My question is this: how can we limit the resources to queries/applications other that what we create and deploy? Are there any pragmatic options in scenarios like this? We prided ourselves in having an OSS solution, but it seems that it's become a liability.
We use PG 8.3 running on a range on Linux Distos. The clients prefer php, but shell scripts, perl, python, and plpgsql are all used on the system in one form or another.
This problem started about two minutes after the first client was given full access to the first computer, and it hasn't gone away since. Anytime someone whose priorities are getting business oriented work done quickly they will be sloppy about it and screw up things for everyone. That's just how things work, because proper design and implementation are harder than cheap hacks. You're not going to solve this problem, all you can do is figure out how to make it easier for the client to work with you than against you. If you do it right, it will look like excellent service rather than nagging.

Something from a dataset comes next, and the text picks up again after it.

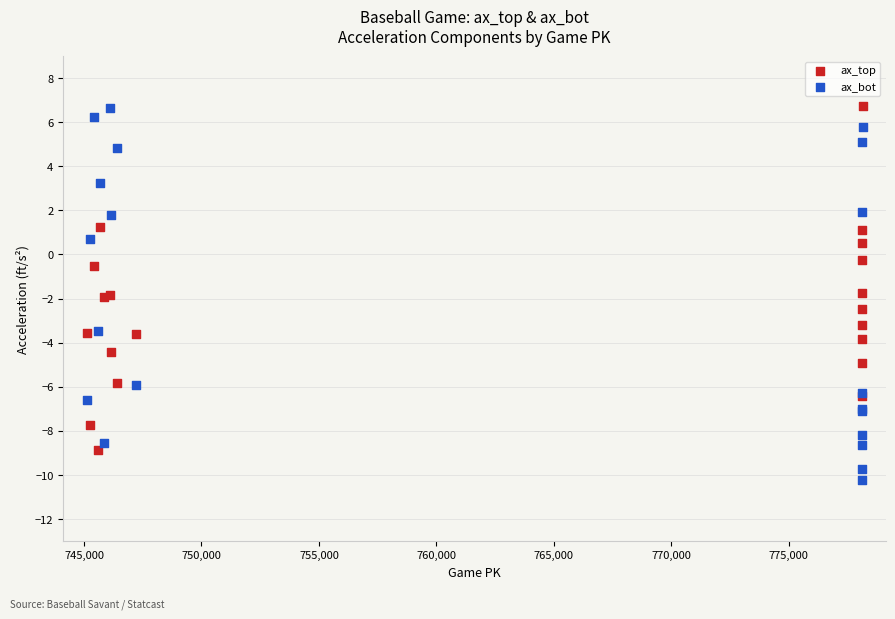

Which series has the widest spread of Y values?

ax_bot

First off, the database side. There's now way to control query resources in PostgreSQL. The main difficulty is that tools like "nice" control CPU usage, but if the database doesn't fit in RAM it may very well be I/O usage that is killing you. See this developer message summarizing the issues here.
Now, if in fact it's CPU the clients are burning through, you can use two techniques to improve that situation:
Install a C function that changes the process priority (example 1, example 2) and make sure whenever they run something it gets called first (maybe put it into their psql config file, there are other ways).

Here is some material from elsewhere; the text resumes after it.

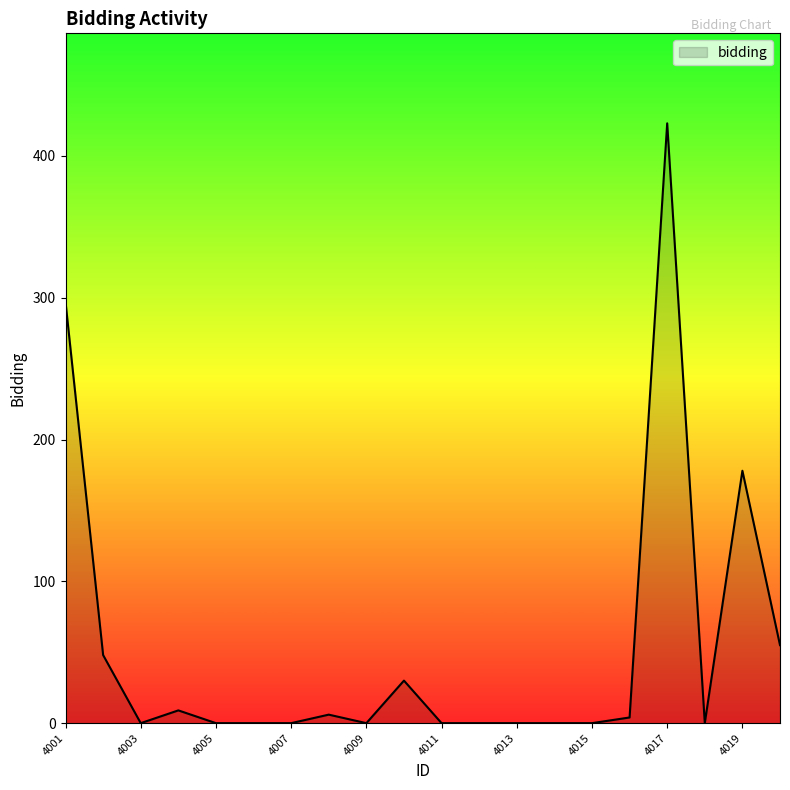

What is the maximum value shown in the chart?

423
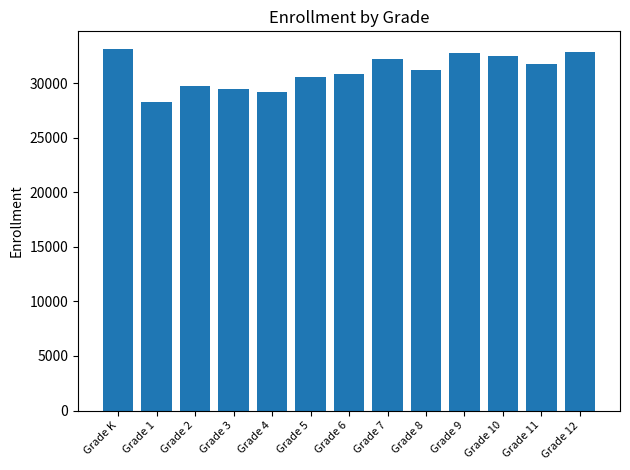

How many distinct data groups are displayed?

1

Write a script that looks for postmaster processes spawned by their userid and renice them, make it run often in cron or as a daemon.
It sounds like your problem isn't the particular query processes they're running, but rather other modifications they're making to the larger structure. There's only one way to cope with that: you have to treat the client like they're an intruder and use the approaches of that portion of the computer security field to detect when they screw things up. Seriously! Install an intrusion detection system like Tripwire on the server (there are better tools, that's just the classic example), and have it alert you when they touch anything. New file that's 0777? Should jump right out of a proper IDS report.

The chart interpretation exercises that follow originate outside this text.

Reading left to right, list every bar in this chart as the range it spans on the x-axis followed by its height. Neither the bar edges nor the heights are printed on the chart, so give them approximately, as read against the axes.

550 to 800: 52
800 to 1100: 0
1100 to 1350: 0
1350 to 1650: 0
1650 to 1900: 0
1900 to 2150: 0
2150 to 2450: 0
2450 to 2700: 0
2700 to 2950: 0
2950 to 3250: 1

On the database side, you can't directly detect the database being modified usefully. You should do a pg_dump of the schema every day into a file (pg_dumpall -g and pg_dump -s, then diff that against the last one you delivered and again alert you when it's changed. If you manage that this well, the contact with the client turns into "we noticed you changed on the server...what is it you're trying to accomplish with that?" which makes you look like you're really paying attention to them. That can turn into a sales opportunity, and they may stop fiddling with things as much just knowing you're going to catch it immediately.
The other thing you should start doing immediately is install as much version control software as you can on each client box. You should be able to login to each system, run the appropriate status/diff tool for the install, and see what's changed. Get that mailed to you regularly too. Again, this works best if combined with something that dumps the schema as a component to what it manages. Not enough people use serious version control approaches on the code that lives in the database.
That's the main set of technical approaches useful here. The rest of what you've got is a classic consulting client management problem that's far more of a people problem than a computer one. Cheer up, it could be worse--FSM help you if you give them ODBC access and they discover they can write their own queries in Access or something simple like that.